> WHAT IS EXPECTED
Locate the line that contains "TABLE 6 Path" in the entries below, then repeat it and every following line through the line that contains "FIGURE 4 | Average", exactly, and no others.

Source records:
+ + + + +
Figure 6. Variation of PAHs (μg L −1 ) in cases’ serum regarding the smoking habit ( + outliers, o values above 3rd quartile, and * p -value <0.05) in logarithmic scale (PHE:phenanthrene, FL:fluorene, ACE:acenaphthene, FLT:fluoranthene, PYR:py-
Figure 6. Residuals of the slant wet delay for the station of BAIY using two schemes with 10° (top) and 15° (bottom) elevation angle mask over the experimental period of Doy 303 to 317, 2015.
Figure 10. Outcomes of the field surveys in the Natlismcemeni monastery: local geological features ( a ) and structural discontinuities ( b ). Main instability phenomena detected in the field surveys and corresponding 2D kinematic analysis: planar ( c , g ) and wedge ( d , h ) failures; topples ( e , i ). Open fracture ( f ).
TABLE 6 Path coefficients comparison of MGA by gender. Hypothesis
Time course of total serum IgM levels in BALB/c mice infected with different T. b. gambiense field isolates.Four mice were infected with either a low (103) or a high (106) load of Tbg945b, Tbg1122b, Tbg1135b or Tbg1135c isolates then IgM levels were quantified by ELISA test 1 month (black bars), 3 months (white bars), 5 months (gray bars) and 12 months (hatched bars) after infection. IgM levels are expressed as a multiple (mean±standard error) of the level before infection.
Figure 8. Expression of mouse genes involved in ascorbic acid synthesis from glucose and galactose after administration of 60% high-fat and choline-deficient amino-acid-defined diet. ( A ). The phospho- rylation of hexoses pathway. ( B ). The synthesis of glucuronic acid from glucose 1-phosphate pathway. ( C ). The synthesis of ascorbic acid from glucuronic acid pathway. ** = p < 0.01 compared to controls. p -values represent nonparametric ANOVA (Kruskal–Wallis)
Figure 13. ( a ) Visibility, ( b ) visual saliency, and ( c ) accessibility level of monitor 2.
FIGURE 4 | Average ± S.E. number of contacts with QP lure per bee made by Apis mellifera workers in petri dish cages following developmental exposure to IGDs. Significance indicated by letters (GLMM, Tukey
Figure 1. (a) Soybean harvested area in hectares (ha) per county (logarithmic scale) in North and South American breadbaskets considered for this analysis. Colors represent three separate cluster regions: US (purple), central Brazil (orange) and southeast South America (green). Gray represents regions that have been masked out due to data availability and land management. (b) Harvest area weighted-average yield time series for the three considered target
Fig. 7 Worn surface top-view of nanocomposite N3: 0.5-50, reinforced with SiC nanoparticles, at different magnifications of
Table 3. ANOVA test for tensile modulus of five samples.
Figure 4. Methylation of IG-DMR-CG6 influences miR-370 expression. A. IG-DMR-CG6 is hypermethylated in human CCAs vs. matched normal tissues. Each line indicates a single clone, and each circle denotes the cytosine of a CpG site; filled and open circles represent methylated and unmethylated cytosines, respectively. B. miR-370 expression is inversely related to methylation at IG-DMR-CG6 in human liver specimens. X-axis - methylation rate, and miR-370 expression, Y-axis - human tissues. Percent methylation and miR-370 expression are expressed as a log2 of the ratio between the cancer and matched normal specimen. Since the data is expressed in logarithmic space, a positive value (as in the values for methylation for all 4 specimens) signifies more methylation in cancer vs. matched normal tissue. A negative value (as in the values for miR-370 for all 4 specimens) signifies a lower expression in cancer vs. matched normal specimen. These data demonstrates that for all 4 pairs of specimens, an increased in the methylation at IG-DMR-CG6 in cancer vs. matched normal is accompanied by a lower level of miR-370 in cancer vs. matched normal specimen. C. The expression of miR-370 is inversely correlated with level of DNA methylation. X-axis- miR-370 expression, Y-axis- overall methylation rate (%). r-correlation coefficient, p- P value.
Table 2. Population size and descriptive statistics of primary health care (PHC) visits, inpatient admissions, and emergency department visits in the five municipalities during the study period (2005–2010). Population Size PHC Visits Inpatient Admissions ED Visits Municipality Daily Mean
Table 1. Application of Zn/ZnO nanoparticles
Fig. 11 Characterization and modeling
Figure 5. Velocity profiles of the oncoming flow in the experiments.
+ + + + +
> RESULT
TABLE 6 Path coefficients comparison of MGA by gender. Hypothesis
Time course of total serum IgM levels in BALB/c mice infected with different T. b. gambiense field isolates.Four mice were infected with either a low (103) or a high (106) load of Tbg945b, Tbg1122b, Tbg1135b or Tbg1135c isolates then IgM levels were quantified by ELISA test 1 month (black bars), 3 months (white bars), 5 months (gray bars) and 12 months (hatched bars) after infection. IgM levels are expressed as a multiple (mean±standard error) of the level before infection.
Figure 8. Expression of mouse genes involved in ascorbic acid synthesis from glucose and galactose after administration of 60% high-fat and choline-deficient amino-acid-defined diet. ( A ). The phospho- rylation of hexoses pathway. ( B ). The synthesis of glucuronic acid from glucose 1-phosphate pathway. ( C ). The synthesis of ascorbic acid from glucuronic acid pathway. ** = p < 0.01 compared to controls. p -values represent nonparametric ANOVA (Kruskal–Wallis)
Figure 13. ( a ) Visibility, ( b ) visual saliency, and ( c ) accessibility level of monitor 2.
FIGURE 4 | Average ± S.E. number of contacts with QP lure per bee made by Apis mellifera workers in petri dish cages following developmental exposure to IGDs. Significance indicated by letters (GLMM, Tukey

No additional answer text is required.